Australian natural gas producer Arrow Energy Ltd. announced that it has accepted a new, improved joint takeover bid from energy majors Royal Dutch Shell Plc. (RDS.A) and PetroChina Co. Ltd. (PTR). The offer now requires approval from Arrow shareholders and the Australian regulators. 

The revised proposal, worth about A$3.44 billion ($3.14 billion), came from a company jointly owned by Royal Dutch Shell and PetroChina. As per the bid, Arrow shareholders would get A$4.70 per share in cash (up from A$4.45 offered before) plus one share in a new listed entity, Dart Energy Ltd., which would comprise Arrow’s Asian exploration assets (including interests in China, India, Vietnam and Indonesia), as well as some Australian assets. 

Brisbane-based Arrow Energy is focused on the development of coal seam gas (a form of natural gas extracted from coal beds) throughout eastern Australia and Asia. The company claims to have the largest coal seam gas reserves in the Australian state of Queensland. 

In recent times, Australia’s significant volume of coal bed gas has raised interest with a number of international companies, as its value as an alternative energy source has ballooned. Energy firms have already invested about A$20 billion in Australia’s booming coal seam gas sector as they aim to convert the abundant gas resource into liquefied natural gas (LNG) for export to Asia. 

Coal seam gas is largely methane gas trapped in the molecular structure of coal seams as against conventional natural gas, which is stored in the gaps between rock formations.

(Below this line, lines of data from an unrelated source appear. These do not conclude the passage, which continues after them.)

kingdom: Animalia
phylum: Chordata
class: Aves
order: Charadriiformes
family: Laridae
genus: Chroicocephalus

As a result, coal seams are able to contain several times more gas than found in traditional gas reservoirs. 

The takeover bid, if successful, will boost Anglo-Dutch supermajor Shell’s position in the natural gas sector two years after it purchased 30% of Arrow’s coal bed gas assets. It will also help Shell’s plans to build a large LNG plant at Gladstone, Queensland, thereby providing the group massive potential gas reserves across the state.
For PetroChina, China’s biggest oil and gas producer, a successful deal would aim at converting the abundant gas resource into higher-value LNG and exporting it to customers in the Chinese market. 

In the process, both the bidders would get a foothold in Australia’s burgeoning coal seam gas industry, which looks set to become a big exporter for the country.